Do-It-Yourself Badges

September 24, 2013
2:00 pm - 3:00 pm PST
By Educator Innovator

How can an educator, librarian, or maker create a do-it-yourself badge system? What resources are out there for people who want to build a small-scale badge system?

Key Questions and Comments:

  • 1st Hypothetical Use Case: Bob the Librarian
  • (05:24) One thing that I would encourage the librarian to do is to really think very seriously about what kind of goal they’re aiming for with this badge. Not just “because we want to issue a badge,” but because “There is some kind of significant learning or experience happening that the badge is a representation of.
  • (11:09) If Bob is going to award a badge for a single thing (completing a task)…I always try to think of ways to make a badge for task measurement instead of completion…it’s a way to drive people to performance beyond what they think they would normally do. It’s binary if it’s a completion.
  • (17:29) Competition’s a tricky thing…even with games, I try to avoid competition, especially for learning, because you end up alienating people who are new. The one way to avoid that kind of thing, or at least accommodate it a little bit better is something that competitive video games do and they call it a ‘ladder system’. You group players, or earners, or participants with other people who are at the same skill level as them. (So, beginners are participating with beginners)
  • (19:47) Participation badges were the things that we tried to avoid for a long time when we first started with badge design.
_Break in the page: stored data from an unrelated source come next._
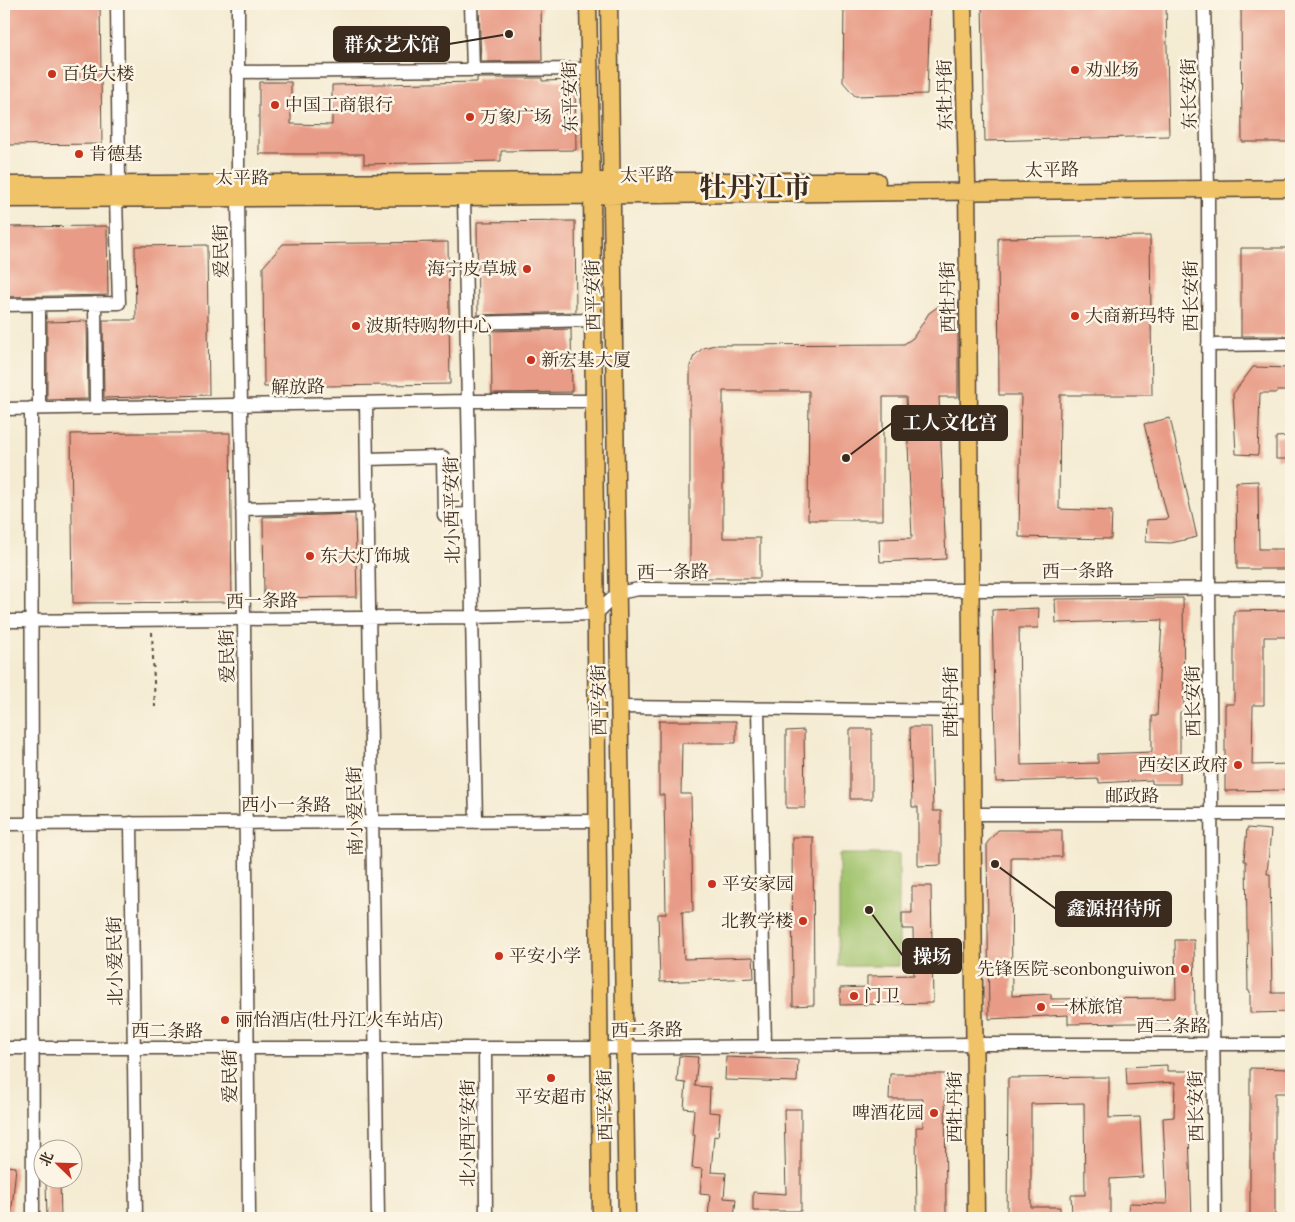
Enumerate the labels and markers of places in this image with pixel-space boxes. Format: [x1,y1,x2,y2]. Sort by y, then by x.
callout: 群众艺术馆 [334,27,449,61]
place label: 劝业场 [1085,60,1139,81]
place label: 百货大楼 [62,64,134,85]
marker: 劝业场 [1069,64,1081,76]
marker: 百货大楼 [46,68,58,80]
place label: 中国工商银行 [285,95,393,116]
marker: 中国工商银行 [269,99,281,111]
place label: 万象广场 [480,107,552,128]
marker: 万象广场 [464,111,476,123]
place label: 肯德基 [89,144,143,165]
marker: 肯德基 [73,148,85,160]
place label: 海宁皮草城 [427,259,517,280]
marker: 海宁皮草城 [521,263,533,275]
place label: 大商新玛特 [1085,306,1175,327]
marker: 大商新玛特 [1069,310,1081,322]
place label: 波斯特购物中心 [366,316,492,337]
marker: 波斯特购物中心 [350,320,362,332]
place label: 新宏基大厦 [541,350,631,371]
marker: 新宏基大厦 [525,354,537,366]
callout: 工人文化宫 [892,406,1007,440]
place label: 东大灯饰城 [320,546,410,567]
marker: 东大灯饰城 [304,550,316,562]
place label: 西安区政府 [1138,755,1228,776]
marker: 西安区政府 [1232,759,1244,771]
place label: 平安家园 [722,874,794,895]
marker: 平安家园 [706,878,718,890]
callout: 鑫源招待所 [1056,892,1171,926]
place label: 北教学楼 [721,911,793,932]
marker: 北教学楼 [797,915,809,927]
callout: 操场 [903,939,961,973]
place label: 平安小学 [509,946,581,967]
marker: 平安小学 [493,950,505,962]
place label: 先锋医院-seonbonguiwon [977,959,1176,980]
marker: 先锋医院-seonbonguiwon [1179,963,1191,975]
place label: 门卫 [864,986,900,1007]
marker: 门卫 [848,990,860,1002]
place label: 一林旅馆 [1051,997,1123,1018]
marker: 一林旅馆 [1035,1001,1047,1013]
place label: 丽怡酒店(牡丹江火车站店) [235,1010,443,1031]
marker: 丽怡酒店(牡丹江火车站店) [219,1014,231,1026]
marker: 平安超市 [545,1072,557,1084]
place label: 平安超市 [515,1087,587,1108]
place label: 啤酒花园 [852,1103,924,1124]
marker: 啤酒花园 [928,1107,940,1119]

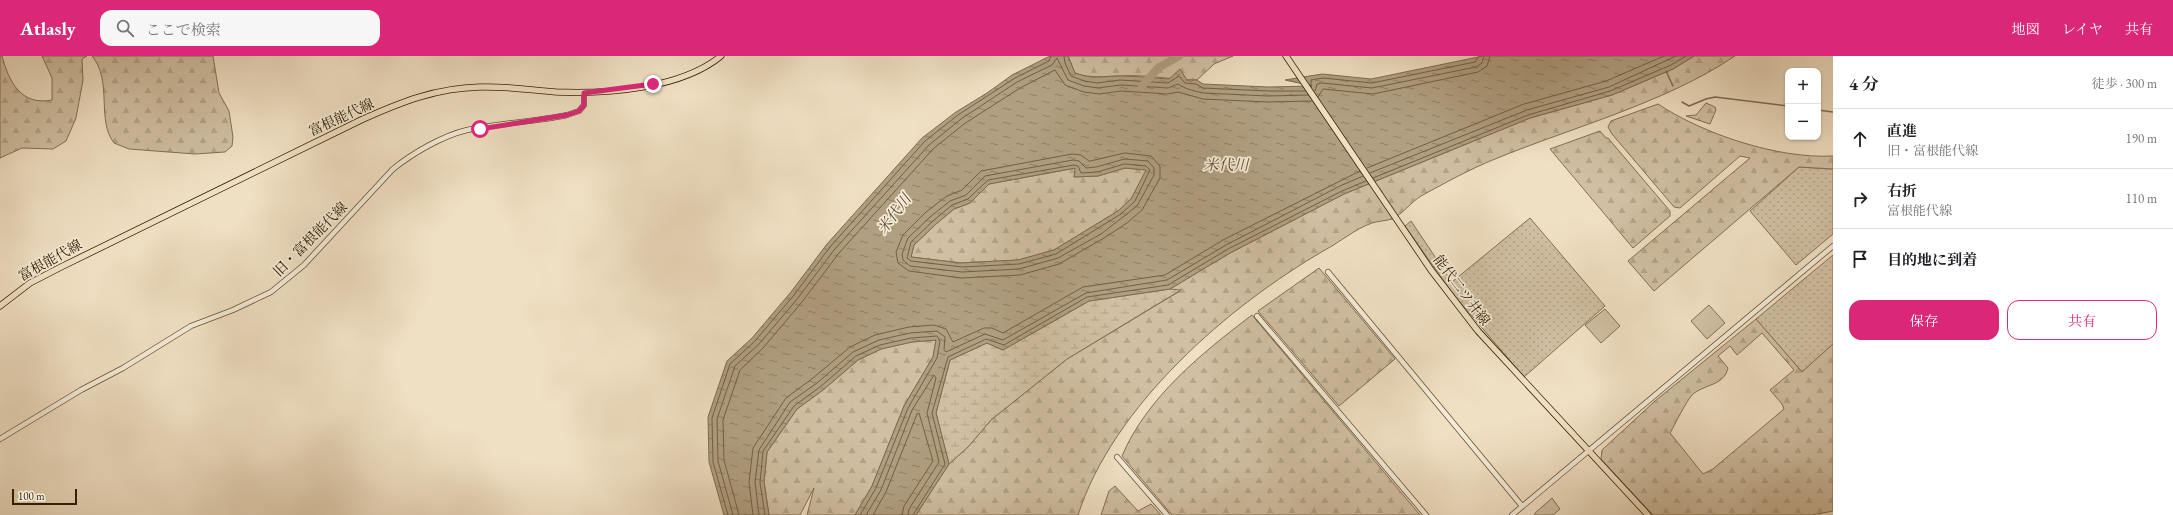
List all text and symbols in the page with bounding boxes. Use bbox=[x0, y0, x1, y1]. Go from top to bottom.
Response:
search box bbox=[100, 10, 380, 46]
text: Atlasly bbox=[20, 16, 76, 41]
icon: search bbox=[114, 17, 136, 39]
text: ここで検索 bbox=[146, 20, 221, 39]
text: 地図 bbox=[2012, 20, 2040, 38]
text: レイヤ bbox=[2062, 20, 2103, 38]
text: 共有 bbox=[2125, 20, 2153, 38]
map controls bbox=[1785, 68, 1821, 140]
button: + bbox=[1785, 68, 1821, 104]
text: 4 分 bbox=[1849, 73, 1879, 95]
route end bbox=[644, 75, 662, 93]
text: 徒歩 · 300 m bbox=[2092, 75, 2157, 92]
street label: 富根能代線 bbox=[305, 94, 377, 140]
button: − bbox=[1785, 104, 1821, 140]
route start bbox=[471, 120, 489, 138]
text: 直進 bbox=[1887, 121, 1917, 140]
icon: ahead bbox=[1849, 128, 1871, 150]
text: 190 m bbox=[2126, 130, 2157, 147]
text: 旧・富根能代線 bbox=[1887, 142, 1978, 159]
water label: 米代川 bbox=[1203, 155, 1250, 174]
text: 右折 bbox=[1887, 181, 1917, 200]
water label: 米代川 bbox=[872, 188, 916, 237]
icon: right bbox=[1849, 188, 1871, 210]
text: 110 m bbox=[2126, 190, 2157, 207]
street label: 旧・富根能代線 bbox=[269, 198, 351, 280]
text: 富根能代線 bbox=[1887, 202, 1952, 219]
street label: 富根能代線 bbox=[15, 235, 85, 285]
icon: arrive bbox=[1849, 248, 1871, 270]
text: 目的地に到着 bbox=[1887, 250, 1977, 269]
street label: 能代二ツ井線 bbox=[1430, 251, 1494, 329]
button: 保存 bbox=[1849, 300, 1999, 340]
button: 共有 bbox=[2007, 300, 2157, 340]
scale bar bbox=[12, 487, 77, 506]
text: 100 m bbox=[18, 489, 45, 503]

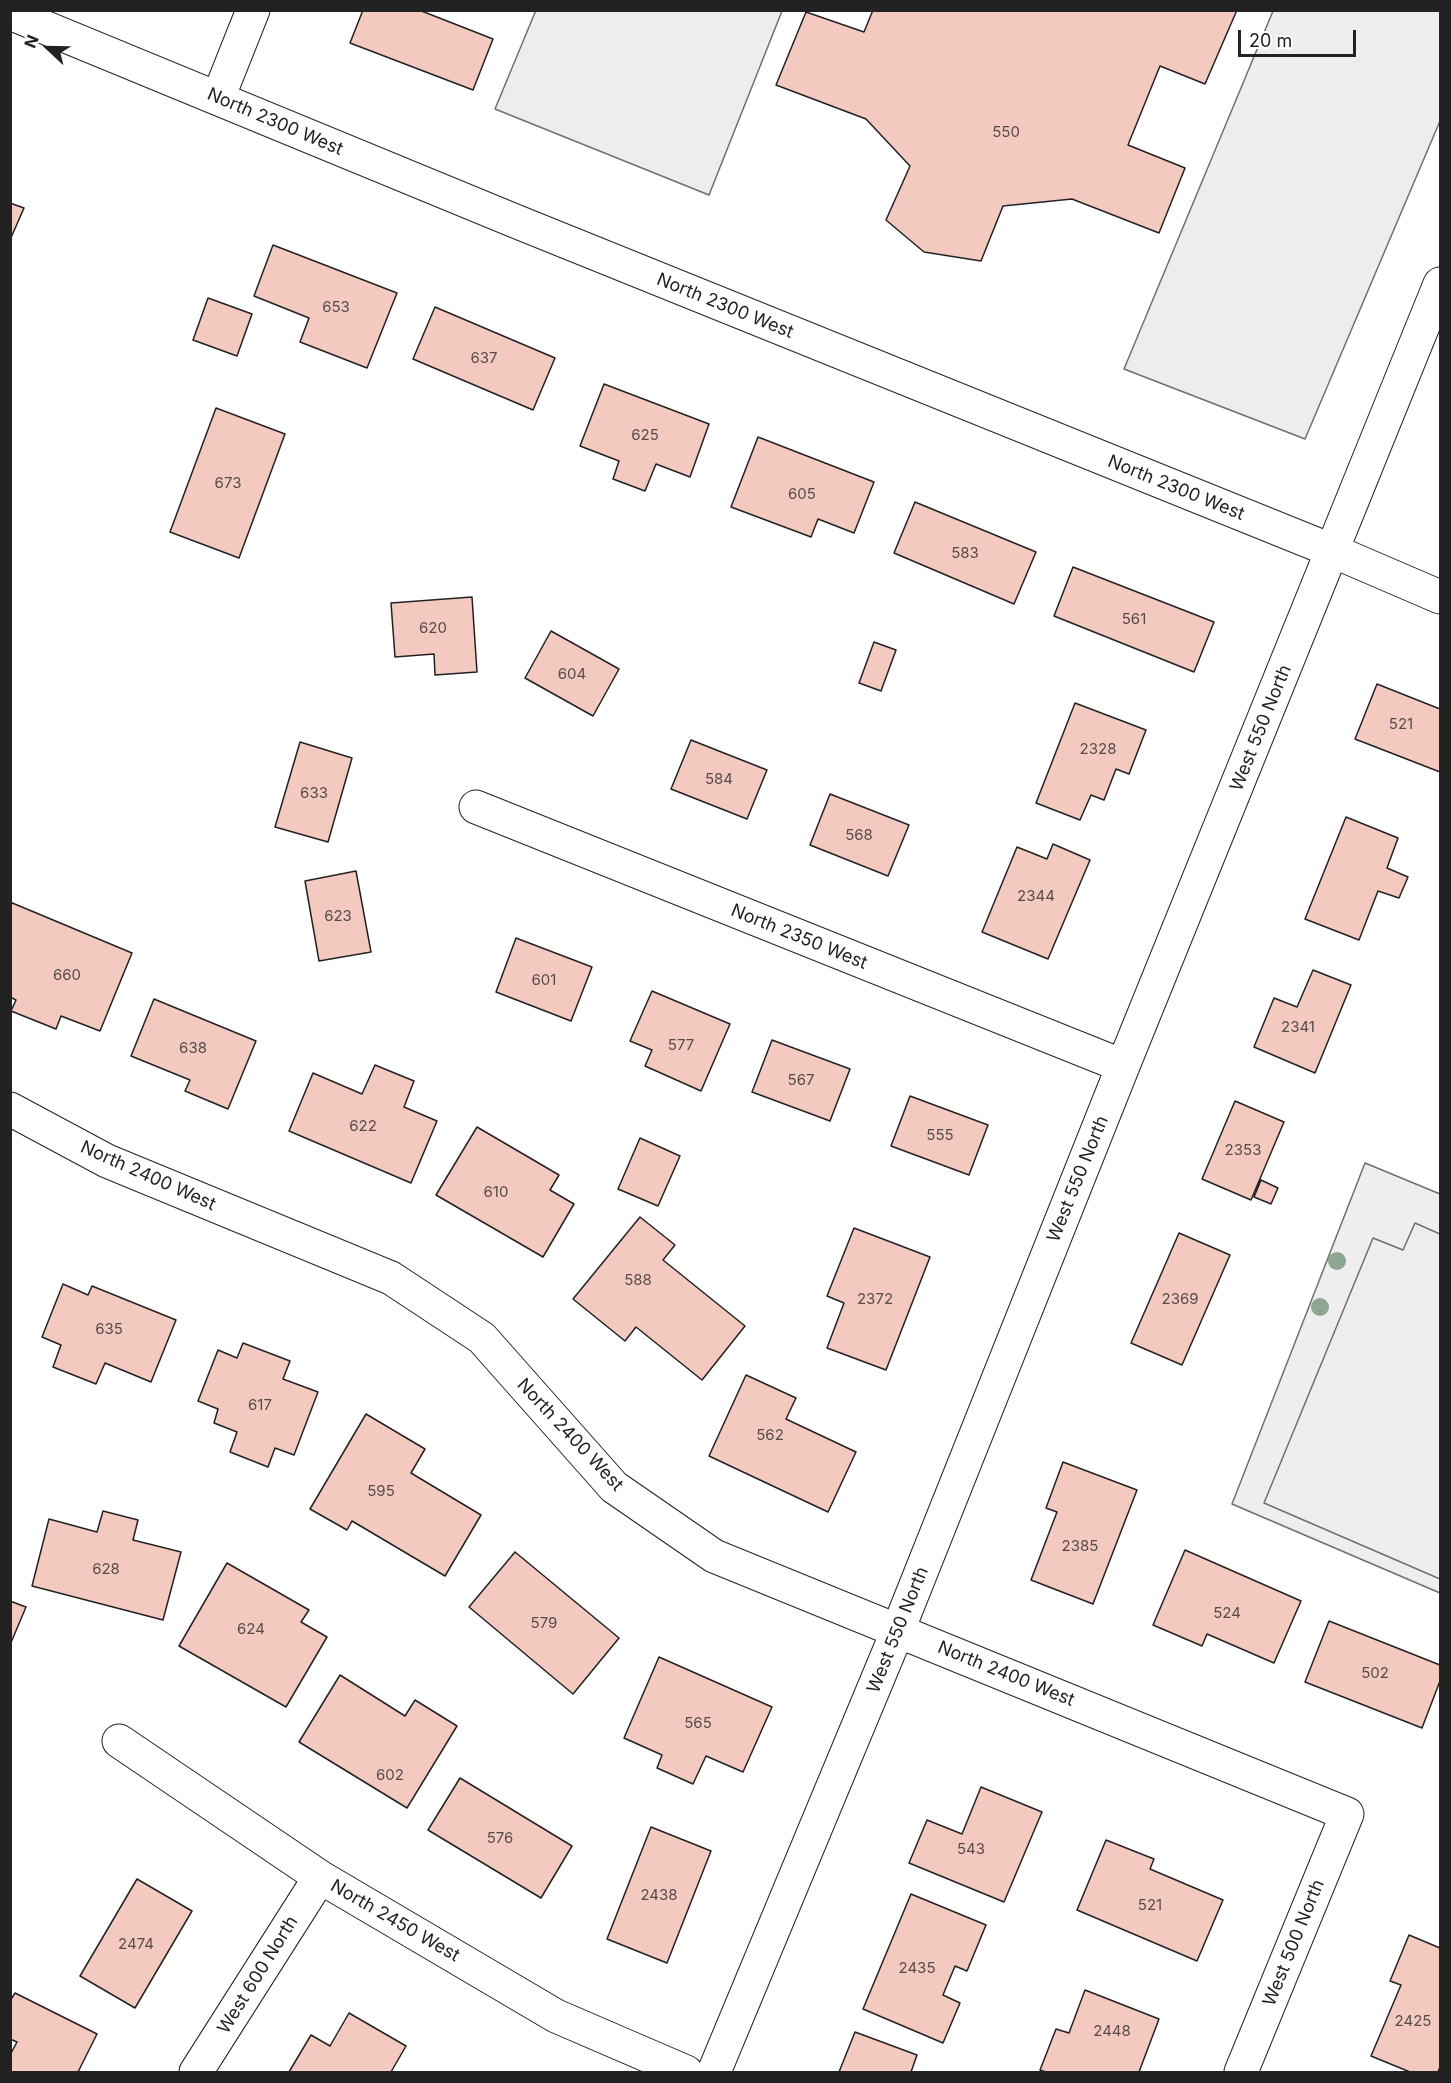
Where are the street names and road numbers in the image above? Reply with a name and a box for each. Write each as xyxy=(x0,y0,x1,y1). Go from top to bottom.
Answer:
street label: North 2300 West xyxy=(204,84,346,160)
street label: North 2300 West xyxy=(653,269,797,343)
street label: North 2300 West xyxy=(1104,451,1248,525)
street label: West 550 North xyxy=(1226,662,1296,794)
street label: North 2350 West xyxy=(728,900,870,974)
street label: West 550 North xyxy=(1043,1113,1113,1245)
street label: North 2400 West xyxy=(77,1136,219,1216)
street label: North 2400 West xyxy=(512,1374,628,1496)
street label: West 550 North xyxy=(863,1564,933,1696)
street label: North 2400 West xyxy=(934,1637,1078,1711)
street label: North 2450 West xyxy=(327,1875,463,1967)
street label: West 500 North xyxy=(1259,1877,1329,2009)
street label: West 600 North xyxy=(213,1912,303,2038)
And then we found that they were actuallyreally important. With the Chicago Summer of Learning, one of the things we realized–almost when it was about to start–was, ‘Hey, wouldn’t it be amazing if you didn’t necessarily get any other badges but you went to some experience and you got a badge that said you were a part of this entire experience?’
  • (22:34) Now, [Bob] needs the design for the badge. Not everybody has a wonderful designer that knows what they’re doing in Photoshop. What are some options for people to think about what the badge should look like?
  • (25:02) Badges are important to people for a lot of different reasons, and I think aesthetics is one of them. But, in my opinion, it would be lower. Because a badge can be ugly but everybody think you’re awesome for having it, I would wear it on my shirt every day.
  • (28:12) If your badge looks really nice, people tend to think that it actually has more weight (more psychological weight or more meaning behind it). There’s lots of interesting psychology associated just with the way the badge looks. But, again, the badge is a representation of an experience, so the goal is to emphasize that experience as much as possible.
  • 2nd Hypothetical Use Case: Kaari the Teacher
  • (35:32) Any badge that’s an Open Badge can be displayed publicly on a website, or a blog, or a “glog”…Badges don’t necessarily need to go through any specific process…there’s not a tool that’s needed in order to do that.
  • (38:52) One thing that might be a good intermediate, and pretty free, step is have kids make [badges] in paper…Have them do the art design themselves…and write out the criteria with them. That is your design…Have the kids help in the design: I think that would be an interesting intermediary step before jumping right into the technology.
  • (40:03) This process, these six steps, are the steps we follow when we go into an organization or a group who is at the ground level: Create Personas, Create Learning Objectives, Fill in Bloom’s Taxonomy, Convert Learning Objectives to Badges, Align w/ Badge Design Taxonomy, Create Skill Tree
  • (48:11) You really want to sit down and one of the first things you want to do is define what the goals of your system are…Just getting to that point is a big step forward…and making sure everybody is aligned with what those goals are before you get started when it comes to badges.
  • (52:58) We need to stop thinking about badges as just rewards. Think of them as being goals that people can set for themselves, or feedback for a performance. I think when we start thinking about them that way, it’s going to change how we design badge systems.
  • (53:40) Badges aren’t just stickers. A badge represents a quality that’s already there…badges represent that value.

From this Series:

View the Conversation
During the broadcast, the conversation also took place on Twitter using the hashtags #connectedlearning and #dmlbadges.

Guests for this webinar included:

  • Carla Casilli is the Badge System Design Lead for Mozilla’s Open Badges. She works on developing badge systems—and helping other folks develop them, communicating experiences about badges and badge systems, and investigating where badge systems might lead.
  • Tara Tiger Brown is Founder of Los Angeles Makerspace, Technical Director for the Digital Media & Learning Research Hub, ‘Director of Awesome’ at HOMAGO.com, and part of the team at Connected Learning TV.
  • Kerri Lemoie is the Co-Founder & Chief Web Technologist at Codery, a consultancy that helps organizations build badge systems, create digital portfolios, and verify & assess new and emerging skills.
  • Lucas Blair is theFounder of Little Bird Games, the creators of ‘Badge Forge’.